Texto do exercício:
····················
Cada novo fármaco pode demorar uma dezena de anos desde os primeiros estudos até chegar ao balcão das farmácias. Pelo caminho ficam várias moléculas, tentativas que não resultaram, ensaios clínicos que não correram como esperado. E um dos motivos para “arruinar” um potencial bom medicamento é a transformação que sofre no nosso fígado. O trabalho liderado por uma equipa portuguesa do Laboratório de Cristalografia Molecular da Universidade Nova de Lisboa, publicado esta segunda-feira na revista científica Nature Chemical Biology, promete facilitar a vida a quem estuda o desenvolvimento de novos fármacos.
O que a equipa da unidade de investigação Ucibio-Requimte, em conjunto com os investigadores do Instituto para a Bioquímica e Biologia da Universidade de Postdam (Alemanha), fez foi determinar a estrutura tridimensional da proteína aldeído oxidase humana (AOX) – uma proteína do fígado responsável por metabolizar (degradar e transformar noutras moléculas) os fármacos. Perceber como é que a proteína se liga às outras moléculas pode ajudar a perceber como ela funciona.
“Neste trabalho conseguimos cristalizar e determinar a estrutura 3D da AOX humana, o que permitiu compreender a respetiva ação catalítica e modo de inibição”, diz em comunicado de imprensa Maria João Romão, líder do grupo de de Cristalografia Molecular. “Esta informação irá contribuir para melhorar o processo de desenho de fármacos, permitindo que a farmacêuticas possam desenvolver métodos in silico de previsão do metabolismo pela AOX.”
····················
Registos de dados:

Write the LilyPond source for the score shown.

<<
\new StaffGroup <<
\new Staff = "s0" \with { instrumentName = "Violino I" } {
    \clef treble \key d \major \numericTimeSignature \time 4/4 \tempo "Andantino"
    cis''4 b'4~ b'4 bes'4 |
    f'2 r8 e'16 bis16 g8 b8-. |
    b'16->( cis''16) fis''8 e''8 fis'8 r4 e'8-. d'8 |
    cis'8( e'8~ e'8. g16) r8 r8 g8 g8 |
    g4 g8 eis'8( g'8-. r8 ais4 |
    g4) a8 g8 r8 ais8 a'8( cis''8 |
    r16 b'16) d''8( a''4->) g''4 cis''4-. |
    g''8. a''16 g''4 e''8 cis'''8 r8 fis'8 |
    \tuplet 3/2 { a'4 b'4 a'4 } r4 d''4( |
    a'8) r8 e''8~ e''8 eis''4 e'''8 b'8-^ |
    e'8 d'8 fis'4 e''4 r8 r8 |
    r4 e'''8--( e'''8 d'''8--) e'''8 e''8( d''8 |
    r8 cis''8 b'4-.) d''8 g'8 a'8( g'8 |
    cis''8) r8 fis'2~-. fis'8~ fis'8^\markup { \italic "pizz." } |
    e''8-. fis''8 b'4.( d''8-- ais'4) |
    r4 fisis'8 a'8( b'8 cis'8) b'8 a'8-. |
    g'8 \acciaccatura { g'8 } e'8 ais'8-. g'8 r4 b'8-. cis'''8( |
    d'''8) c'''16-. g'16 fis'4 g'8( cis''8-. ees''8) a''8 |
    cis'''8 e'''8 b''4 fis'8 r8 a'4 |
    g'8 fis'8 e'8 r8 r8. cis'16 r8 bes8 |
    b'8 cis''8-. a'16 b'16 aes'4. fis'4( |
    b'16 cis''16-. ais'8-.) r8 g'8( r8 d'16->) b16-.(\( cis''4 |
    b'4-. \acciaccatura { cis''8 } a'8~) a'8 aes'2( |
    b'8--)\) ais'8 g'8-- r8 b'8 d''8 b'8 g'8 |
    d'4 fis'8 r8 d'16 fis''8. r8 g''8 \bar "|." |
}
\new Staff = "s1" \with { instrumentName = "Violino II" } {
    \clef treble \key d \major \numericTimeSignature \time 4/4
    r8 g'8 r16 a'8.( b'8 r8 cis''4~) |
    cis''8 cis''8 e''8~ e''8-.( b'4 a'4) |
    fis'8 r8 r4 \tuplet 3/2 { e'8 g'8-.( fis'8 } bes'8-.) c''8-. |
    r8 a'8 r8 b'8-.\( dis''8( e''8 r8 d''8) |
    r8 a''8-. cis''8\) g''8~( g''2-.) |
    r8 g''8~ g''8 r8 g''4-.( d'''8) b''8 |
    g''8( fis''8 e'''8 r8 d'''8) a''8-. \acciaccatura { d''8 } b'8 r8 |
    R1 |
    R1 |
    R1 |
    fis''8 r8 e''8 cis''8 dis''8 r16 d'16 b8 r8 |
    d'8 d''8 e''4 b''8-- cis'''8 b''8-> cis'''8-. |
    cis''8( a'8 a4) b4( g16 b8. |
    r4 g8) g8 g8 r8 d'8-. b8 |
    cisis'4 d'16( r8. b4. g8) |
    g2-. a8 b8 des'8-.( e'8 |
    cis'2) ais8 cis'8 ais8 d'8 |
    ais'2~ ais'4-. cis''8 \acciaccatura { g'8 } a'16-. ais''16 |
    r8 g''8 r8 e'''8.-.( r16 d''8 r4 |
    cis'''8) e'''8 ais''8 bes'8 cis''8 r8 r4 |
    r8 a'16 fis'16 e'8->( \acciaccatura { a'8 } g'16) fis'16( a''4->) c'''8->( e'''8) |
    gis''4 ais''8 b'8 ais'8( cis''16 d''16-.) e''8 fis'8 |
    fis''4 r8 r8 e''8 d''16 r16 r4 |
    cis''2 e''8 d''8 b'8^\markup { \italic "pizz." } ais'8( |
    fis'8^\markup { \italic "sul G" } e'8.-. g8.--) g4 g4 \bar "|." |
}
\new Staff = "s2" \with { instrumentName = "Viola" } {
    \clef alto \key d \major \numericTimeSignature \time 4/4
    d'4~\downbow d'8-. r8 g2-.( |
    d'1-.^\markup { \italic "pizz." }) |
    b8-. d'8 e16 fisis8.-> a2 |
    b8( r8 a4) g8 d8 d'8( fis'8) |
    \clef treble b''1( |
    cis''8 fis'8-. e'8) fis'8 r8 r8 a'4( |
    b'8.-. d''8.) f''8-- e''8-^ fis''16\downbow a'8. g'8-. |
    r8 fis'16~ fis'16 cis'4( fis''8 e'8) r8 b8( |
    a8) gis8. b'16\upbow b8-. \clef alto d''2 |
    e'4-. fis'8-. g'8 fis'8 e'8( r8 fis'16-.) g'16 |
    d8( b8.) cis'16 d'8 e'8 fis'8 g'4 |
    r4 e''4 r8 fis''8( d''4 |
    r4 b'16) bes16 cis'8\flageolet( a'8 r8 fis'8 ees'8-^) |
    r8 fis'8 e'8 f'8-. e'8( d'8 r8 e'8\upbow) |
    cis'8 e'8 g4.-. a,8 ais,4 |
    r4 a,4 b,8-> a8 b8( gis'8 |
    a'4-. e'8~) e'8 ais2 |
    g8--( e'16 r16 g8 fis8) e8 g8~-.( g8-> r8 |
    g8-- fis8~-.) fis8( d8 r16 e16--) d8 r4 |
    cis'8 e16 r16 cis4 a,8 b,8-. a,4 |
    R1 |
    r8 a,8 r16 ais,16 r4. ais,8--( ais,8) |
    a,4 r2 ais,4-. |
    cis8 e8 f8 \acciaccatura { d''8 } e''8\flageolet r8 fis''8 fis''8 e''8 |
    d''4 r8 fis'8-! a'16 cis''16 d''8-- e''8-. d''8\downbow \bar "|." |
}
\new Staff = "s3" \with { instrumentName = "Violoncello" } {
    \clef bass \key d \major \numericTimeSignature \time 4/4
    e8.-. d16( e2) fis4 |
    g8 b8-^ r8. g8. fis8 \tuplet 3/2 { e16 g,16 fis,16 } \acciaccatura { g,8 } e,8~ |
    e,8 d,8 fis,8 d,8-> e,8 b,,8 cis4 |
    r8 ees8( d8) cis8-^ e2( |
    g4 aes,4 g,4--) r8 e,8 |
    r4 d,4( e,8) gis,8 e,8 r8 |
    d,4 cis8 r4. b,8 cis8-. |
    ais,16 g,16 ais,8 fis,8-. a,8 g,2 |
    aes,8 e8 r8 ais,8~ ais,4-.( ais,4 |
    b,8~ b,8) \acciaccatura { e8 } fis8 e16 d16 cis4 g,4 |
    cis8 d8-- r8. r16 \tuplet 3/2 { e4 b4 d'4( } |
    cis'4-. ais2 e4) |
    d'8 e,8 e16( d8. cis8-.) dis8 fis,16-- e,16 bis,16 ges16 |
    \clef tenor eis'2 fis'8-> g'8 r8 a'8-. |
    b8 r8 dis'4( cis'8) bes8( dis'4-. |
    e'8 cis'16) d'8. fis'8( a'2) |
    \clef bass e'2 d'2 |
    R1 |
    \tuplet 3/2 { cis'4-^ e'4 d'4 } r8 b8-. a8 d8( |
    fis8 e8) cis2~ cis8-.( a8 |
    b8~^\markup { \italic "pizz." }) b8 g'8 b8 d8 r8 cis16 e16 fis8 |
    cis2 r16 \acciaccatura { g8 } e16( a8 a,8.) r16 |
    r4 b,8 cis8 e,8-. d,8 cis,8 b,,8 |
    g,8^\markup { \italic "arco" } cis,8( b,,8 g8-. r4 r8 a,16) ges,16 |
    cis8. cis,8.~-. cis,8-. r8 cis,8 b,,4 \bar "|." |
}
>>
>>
····················
Tarefas do exercício:
**A)** De acordo com o texto sobre a estrutura da proteína AOX, por que motivo conhecer a estrutura tridimensional da AOX humana ajudará no desenho de fármacos? Responda em uma a três frases.
**B)** Continue o texto sobre a estrutura da proteína AOX a partir do ponto em que termina.

Respostas às tarefas:
**A)** A estrutura 3D permitiu compreender a ação catalítica da AOX e o seu modo de inibição. Essa informação permitirá às farmacêuticas desenvolver métodos in silico de previsão do metabolismo pela AOX, a proteína do fígado que metaboliza os fármacos.

**B)**
Os ensaios pré-clínicos preveem que os medicamentos sejam testados em ratos de laboratório ou outras cobaias, mas enquanto os roedores têm quatro formas diferentes desta proteína, os humanos têm apenas uma. Logo não é possível extrapolar o que acontece num rato para o que poderá acontecer num humano. Portanto, um novo fármaco pode até ter passado todos os ensaios e mostrar-se seguro com humanos, mas ser pouco ou nada eficaz para tratar uma doença porque o fígado o destrói de uma forma imprevista antes de cumprir a sua função. Conhecer a estrutura da enzima poderá ajudar a ultrapassar esta limitação. Quanto menos tempo e menos becos sem saída tiver o desenvolvimento de um novo fármaco, menos custos terá.
Podemos ter um conjunto de ripas de madeiras, que identificamos como potencialmente pertencendo a uma peça de mobiliário, mas só quando montamos as várias partes é que percebemos que é uma cadeira e que serve para sentar. O mesmo acontece com as proteínas. Podem ser conhecidas todas as peças que as compõe – os aminoácidos -, mas só quando estão organizados numa estrutura tridimensional é possível perceber como é que a proteína funciona.
A aldeído oxidase humana tem mais de 1.330 aminoácidos, que no seu conjunto representam mais de 10 mil átomos, e foram precisos oito anos para finalmente conseguir determinar a estrutura tridimensional da enzima humana. Nos últimos quatro ano a equipa criou mais de 800 cristais – estruturas tridimensionais que potencialmente poderiam ser a estrutura real da proteína – e viajou mais de 40 vezes aos laboratórios de radiação de sincrotrão para conseguir fazer os raios-X necessário para encontrar a proteína “certa”.
Como resultado destas experiências, as autoras puderam determinar a estrutura da enzima nativa a solo assim como ligada a um antipsicótico (tioridazina), refere o comunicado de imprensa. “Os dados que obtivemos revelaram um novo local de ligação que pode ter um carácter geral para outros fármacos análogos”, explica Teresa Santos Silva, coautora do artigo. Desenhar fármacos resistentes ao metabolismo da AOX poderia ajudar a reduzir a taxa de insucesso dos ensaios clínicos.